Entrepreneurship As An Economic Risk Calculation

Every day all of us do innumerable economic calculations in our head across various different scales. Is that vacation worth the cost? Can I afford my rent and my phone bill? Can I add an avocado in with my groceries? When people become entrepreneurs, they are doing this same mental calculus but with more factors and several unknown variables.

One of these factors is simple. It is the number in one’s bank account. The probability of self-employment, specifically as the founder of a company “depends markedly upon whether the individual ever received an inheritance or gift ” (pg. 2, Blanchflower). When you can pay for help in designing, developing, or marketing your product or service, many of the obstacles that come with creating a start-up are easier to achieve. Still certainly not easy, but easier. And those with a larger initial stack have more time to test out their product, learn, and test again until they get product market fit right.

On the other hand of the equation, money also provides a parachute should one’s company be unsuccessful. Brockhaus (pg. I, Brockhaus) and Macko (pg. I, Macko) both found in their research that entrepreneurs actually do not have a higher tolerance for risk. They simply have more familial capital that have created “adjustments in risk perception” (49, Kerr).
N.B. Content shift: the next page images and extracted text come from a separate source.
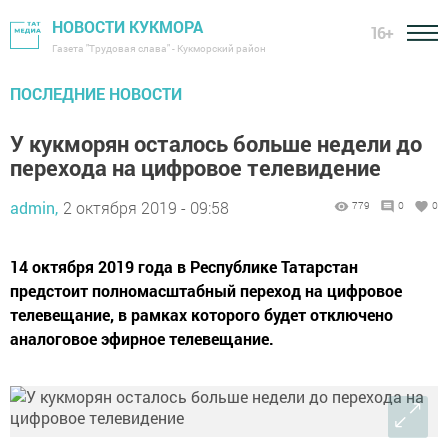
НОВОСТИ КУКМОРА
16+
Газета "Трудовая слава" - Кукморский район
ПОСЛЕДНИЕ НОВОСТИ
У кукморян осталось больше недели до
перехода на цифровое телевидение
admin,
2 октября 2019 - 09:58
779
0
0
14 октября 2019 года в Республике Татарстан
предстоит полномасштабный переход на цифровое
телевещание, в рамках которого будет отключено
аналоговое эфирное телевещание.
The cost to develop a Minimum Viable Product (MVP) to test one’s hypothesis of product-market fit ranges from $4,000 to $80,000 (Ashwini), whereas the cost of starting and running a business in its first year averages $40,000 in 2022 (Voidonicolas). To a rich person, forty thousand spent on creating a startup is a missed vacation around Europe. In the middle class, it means having less money in one’s retirement account or losing out on a house downpayment. To someone who is poor it means not having food, shelter, or health insurance that year.

Changing the Equation

While universities should absolutely invest money in their strongest student entrepreneurs, many do not have large endowments or investment teams, making these kinds of trajectory-changing investments infeasible. In the absence of money that allows students to have more time to prototype, test, and learn universities can help their students develop larger maps of potential achieveable action in two pivotal ways.

One is to stretch the potential work students can accomplish with the same amount of effort and time through providing them tools to increase the efficiency of their actions. This idea that there is a direct connection between the tools a founder can access impacts mental energy expenditure and in turn the scale of problems they can tackle will be developed in the chapter “Building a Collaborative Toolbox.”

The second section is focused on how Community Managers can widen the scope of what problems founders feel they can tackle through programming in the section “The Work & Start Model.” The goal of “The Work & Start Model” is to provide an opportunity for students to gain a deeper understanding of how systems work around them by creating alternatives to work study programs that enable students to work and build their start-ups at the same time. To achieve greater equity for student founders, it is essential for students to be paid for this work.